Em valores nominais, o estoque chegou a aproximadamente R$ 10,4 trilhões, refletindo um aumento relevante em comparação ao mês anterior. A elevação de 0,9 ponto percentual em apenas um período chama atenção de economistas e autoridades, principalmente pelo ritmo do crescimento.
Entre os fatores que mais influenciam esse movimento está o impacto dos juros nominais, que encarecem o custo de manutenção da dívida pública.
Em um cenário de taxas ainda elevadas, o governo precisa destinar uma parcela significativa de recursos apenas para o pagamento de encargos, o que pressiona o orçamento. Além disso, a variação do câmbio também exerce influência, já que parte da dívida pode ser sensível às oscilações da moeda.
O Ministério da Fazenda aponta que o comportamento do PIB nominal contribui para ajustar a relação entre dívida e produção econômica. Quando a economia cresce em termos nominais, há uma tendência de diluição desse percentual.
Ainda assim, o avanço recente indica que outros componentes, como despesas e encargos financeiros, têm pesado mais no resultado final.
Analistas destacam que o equilíbrio fiscal passa necessariamente por uma combinação entre aumento de arrecadação e controle de gastos. Sem esse ajuste, o risco é de continuidade na trajetória de alta do endividamento.
Esse cenário pode trazer consequências como maior percepção de risco por parte de investidores, elevação de custos de financiamento e impacto indireto sobre inflação e crescimento.

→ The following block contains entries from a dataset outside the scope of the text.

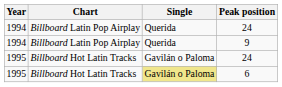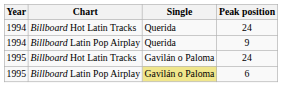1994 / 24 | Chart: Billboard Latin Pop Airplay -> Billboard Hot Latin Tracks
6 | Chart: Billboard Hot Latin Tracks -> Billboard Latin Pop Airplay
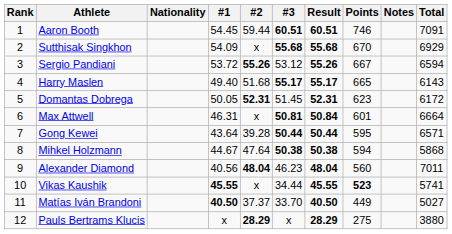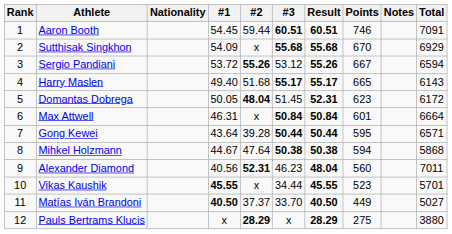Domantas Dobrega | #2: 52.31 -> 48.04
Max Attwell | #3: 50.81 -> 50.84
Alexander Diamond | #2: 48.04 -> 52.31
Vikas Kaushik | Points: bold -> normal
Vikas Kaushik | Total: 5741 -> 5701
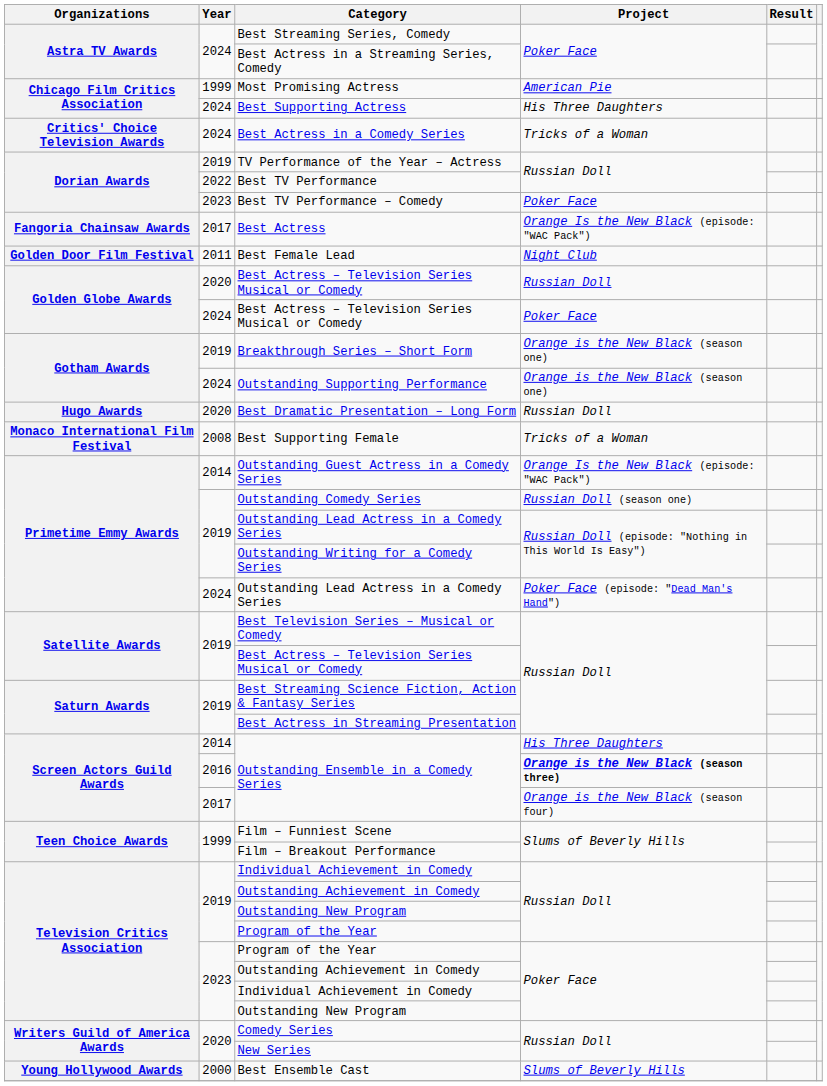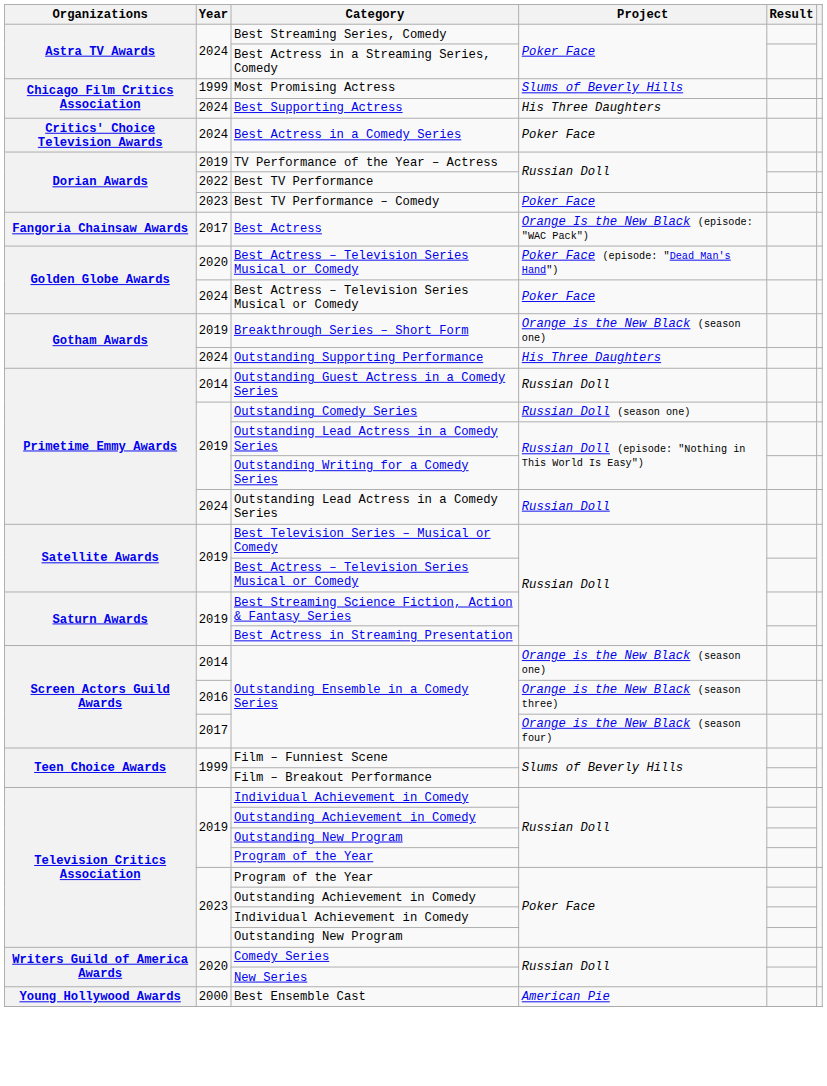Most Promising Actress | Project: American Pie -> Slums of Beverly Hills
Best Actress in a Comedy Series | Project: Tricks of a Woman -> Poker Face
- row: Golden Door Film Festival | 2011 | Best Female Lead | Night Club
2020 / Best Actress – Television Series Musical or Comedy | Project: Russian Doll -> Poker Face (episode: "Dead Man's Hand")
Outstanding Supporting Performance | Project: Orange is the New Black (season one) -> His Three Daughters
- row: Hugo Awards | 2020 | Best Dramatic Presentation – Long Form | Russian Doll
- row: Monaco International Film Festival | 2008 | Best Supporting Female | Tricks of a Woman
Outstanding Guest Actress in a Comedy Series | Project: Orange Is the New Black (episode: "WAC Pack") -> Russian Doll
2024 / Outstanding Lead Actress in a Comedy Series | Project: Poker Face (episode: "Dead Man's Hand") -> Russian Doll
2014 / Outstanding Ensemble in a Comedy Series | Project: His Three Daughters -> Orange is the New Black (season one)
2016 / Outstanding Ensemble in a Comedy Series | Project: bold -> normal
Best Ensemble Cast | Project: Slums of Beverly Hills -> American Pie
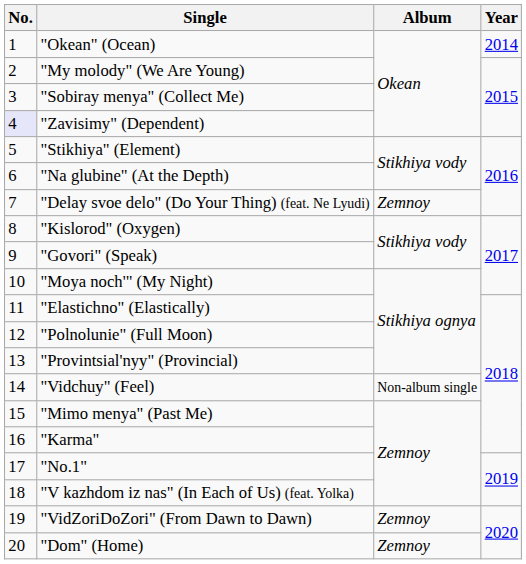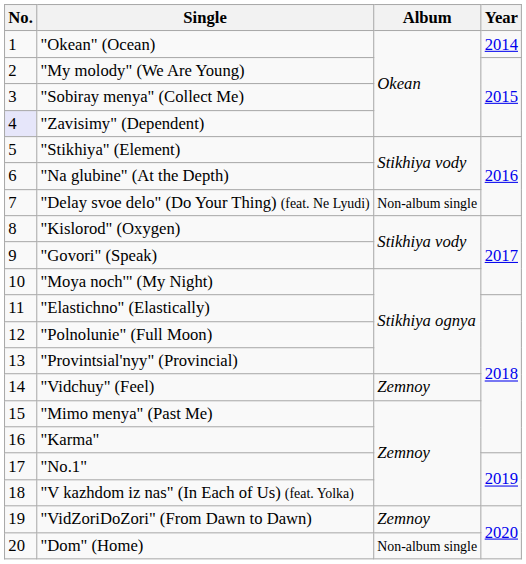"Delay svoe delo" (Do Your Thing) (feat. Ne Lyudi) | Album: Zemnoy -> Non-album single
"Vidchuy" (Feel) | Album: Non-album single -> Zemnoy
"Dom" (Home) | Album: Zemnoy -> Non-album single
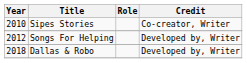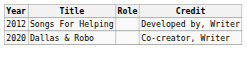- row: 2010 | Sipes Stories | Co-creator, Writer
Dallas & Robo | Year: 2018 -> 2020
Dallas & Robo | Credit: Developed by, Writer -> Co-creator, Writer
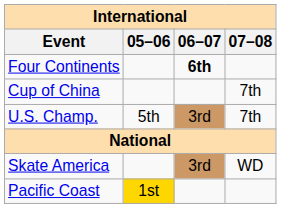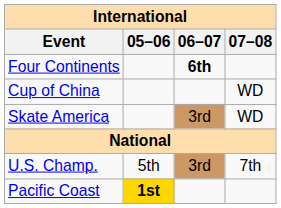Cup of China | 07–08: 7th -> WD
rows swapped: Skate America <-> U.S. Champ.
Pacific Coast | 05–06: normal -> bold
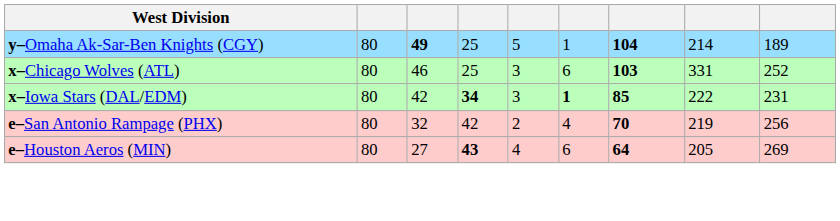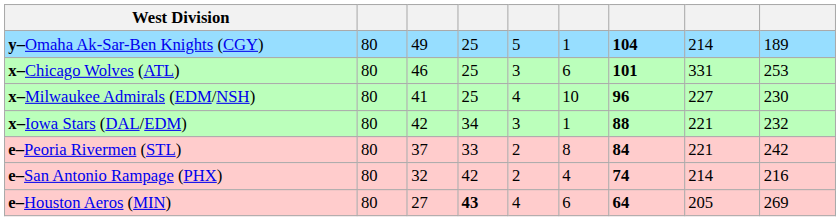y–Omaha Ak-Sar-Ben Knights (CGY) | column 3: bold -> normal
x–Chicago Wolves (ATL) | column 7: 103 -> 101
x–Chicago Wolves (ATL) | column 9: 252 -> 253
+ row: x–Milwaukee Admirals (EDM/NSH) | 80 | 41 | 25 | 4 | 10 | 96 | 227 | 230
x–Iowa Stars (DAL/EDM) | column 4: bold -> normal
x–Iowa Stars (DAL/EDM) | column 6: bold -> normal
x–Iowa Stars (DAL/EDM) | column 7: 85 -> 88
x–Iowa Stars (DAL/EDM) | column 8: 222 -> 221
x–Iowa Stars (DAL/EDM) | column 9: 231 -> 232
+ row: e–Peoria Rivermen (STL) | 80 | 37 | 33 | 2 | 8 | 84 | 221 | 242
e–San Antonio Rampage (PHX) | column 7: 70 -> 74
e–San Antonio Rampage (PHX) | column 8: 219 -> 214
e–San Antonio Rampage (PHX) | column 9: 256 -> 216
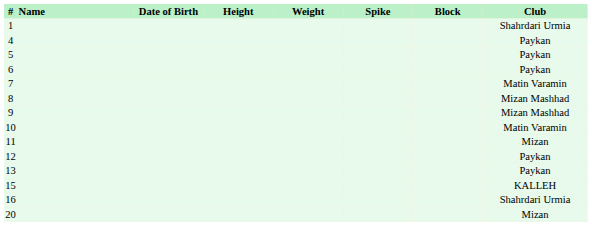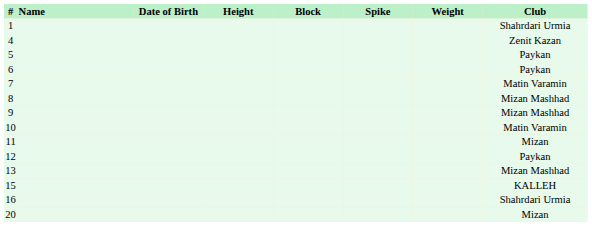columns swapped: Weight <-> Block
4 | Club: Paykan -> Zenit Kazan
13 | Club: Paykan -> Mizan Mashhad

Durante o período da pandemia de COVID-19, a dívida pública brasileira atingiu níveis mais elevados, impulsionada por medidas emergenciais e queda na atividade econômica. Desde então, houve uma tentativa de estabilização, mas os dados recentes indicam novos desafios.
Diante desse contexto, especialistas reforçam a importância de medidas consistentes para manter a sustentabilidade das contas públicas, evitando que o país retorne a patamares considerados críticos nos últimos anos.